━━━━━ Material shown ━━━━━
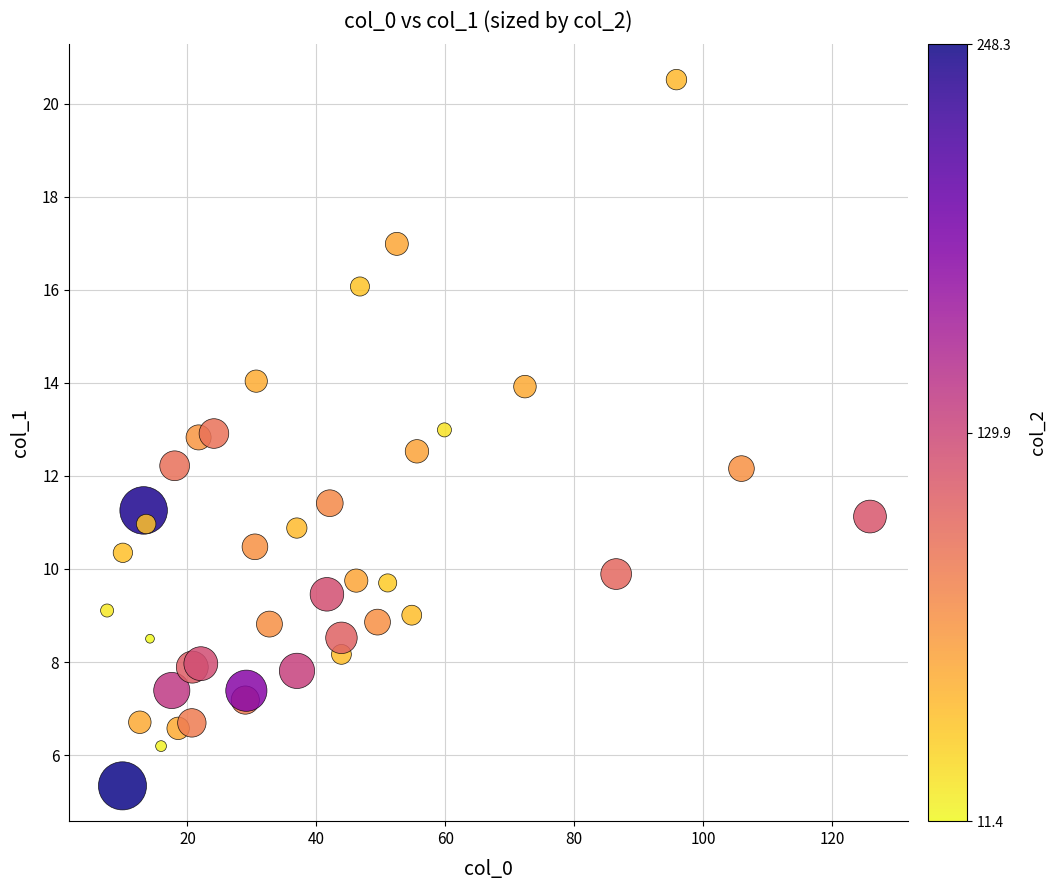

What is the range of Y values (max minus min)?

15.2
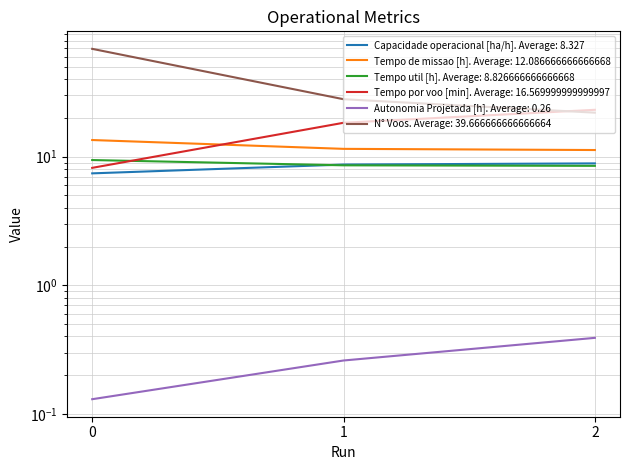

The value of Tempo por voo [min] at 0 is 4.4. True or false?

False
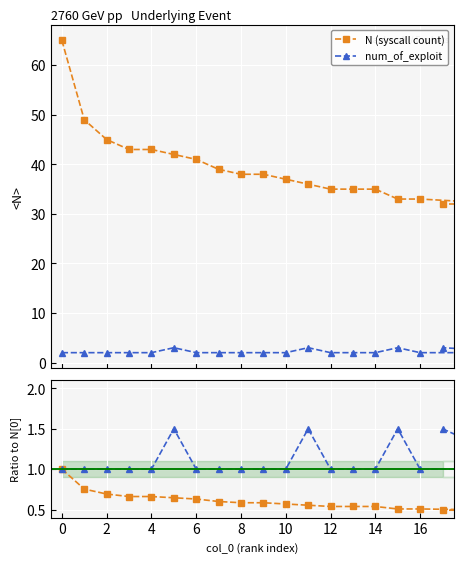

The value of N (ratio) at 14 is 0.5. True or false?

True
━━━━━
> Problem to work on:
Rewrite every line of the records above with "The value of" swapped for "The plotted value of" and nothing else changed, leaving the pictures out.

> Output below:
What is the range of Y values (max minus min)?

15.2

The plotted value of Tempo por voo [min] at 0 is 4.4. True or false?

False

The plotted value of N (ratio) at 14 is 0.5. True or false?

True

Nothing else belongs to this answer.